Notes, answering the first comment:
- Second snippet contains first snippet and my solution.
- The
quantity
is a property inchunks
object. Find it in the very beginning of the first snippet - “As close as possible” means as close to
requirements
as mathematically possible. - Input is in the first code snippet. To get output, pls run the first snippet.
Solution
From a short review;
-
Your code is really hard to read/parse, I would not want to maintain this
-
You have no useful comments,
// <- the quantity
is not useful -
I don’t know if you have control over how you get the data, but getting it as an object is not helpful, this would be much easier/readable if you got a list instead
-
In fact, this code is full of functional programming on objects, if you really want to do this, you should convert your objects to lists first
-
Array(10)
<- You hardcoded10
, at least go forObject.keys(chunks).length
-
koe
is an unfortunate variable name, why is it 0.5? (See lack of comments) -
In a
solution
driven approach, you should probably never enumerate over the keys of the payload (Object.keys(percentages[chunkId].payload).forEach
), the payload could have more fields than the solution -
This should be 1 line
const perc = percentages[chunkId].payload[propId] / (requirements[propId] / 100)
-
I see this as a Knapsack problem, which is NP-hard, meaning that getting the perfect result will always be slow, in fact I see this as a multi-dimensional knapsack problem which is even harder than the regular knapsack problem.

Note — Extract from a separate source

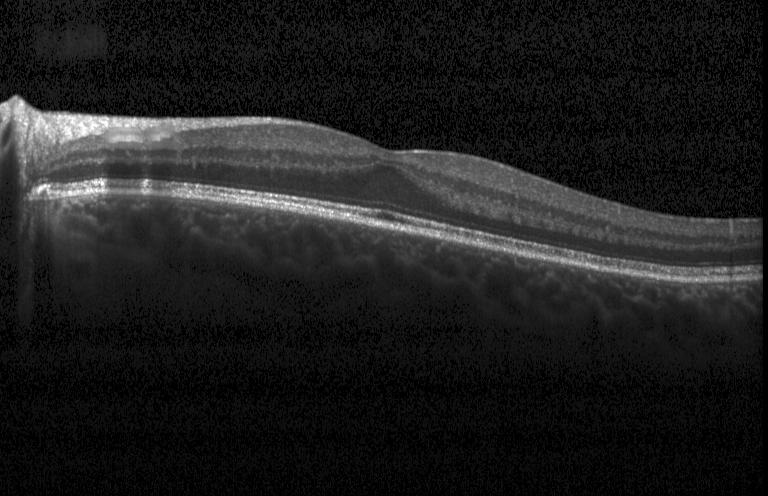
OCT line scan. Horizontal scan through the fovea. Spectral-domain optical coherence tomography. Instrument: Heidelberg Spectralis. Impression: no evidence of CNV, DME, or drusen.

From the comments, if we think of (a,b,c)
as (length, width, height) and requirements
as a bag of size (500, 1200, 1500). Then the question is how can we best (best as, least space wasted) fill the bag with different chunks
(they all have their size
defined in payload
).
You can replace this entire block of code with const percentages = chunks;
and your results more precisely match the requirements:
// MY SOLUTION:
const percentages = JSON.parse(JSON.stringify(chunks))
Object.keys(percentages).forEach(chunkId => {
let total = 0
Object.keys(percentages[chunkId].payload).forEach(propId => {
const perc =
percentages[chunkId].payload[propId] / (requirements[propId] / 100)

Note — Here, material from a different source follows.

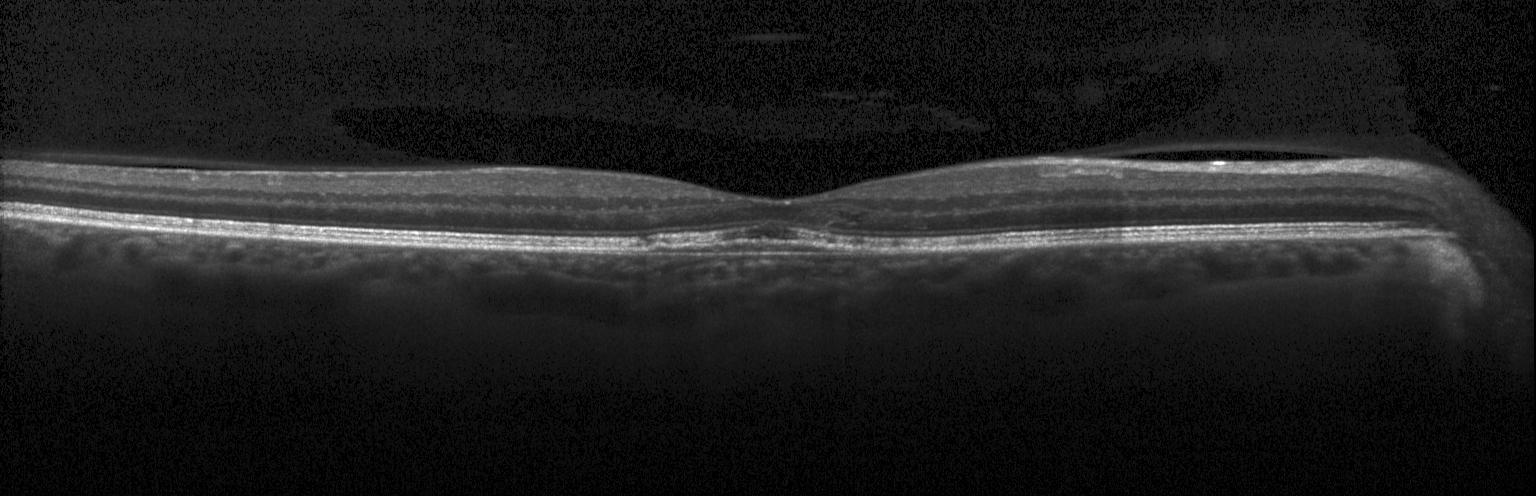

A choroidal neovascular membrane.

percentages[chunkId].payload[propId] = perc
total += perc
})
Object.keys(percentages[chunkId].payload).forEach(propId => {
percentages[chunkId].payload[propId] =
percentages[chunkId].payload[propId] / (total / 100)
})
})
myTotal { a: 500.3204153326983, b: 1200.0002333151795, c: 1499.7678177477337 }
Previously your result was:
myTotal { a: 499.98450790851257, b: 1202.1742982865637, c: 1499.5877967505367 }
For the record, I still have no idea what you’re trying to do.
manipulate chunks quantity until total will be as close as possible to the requirements
Then why not just add the difference so they are equal?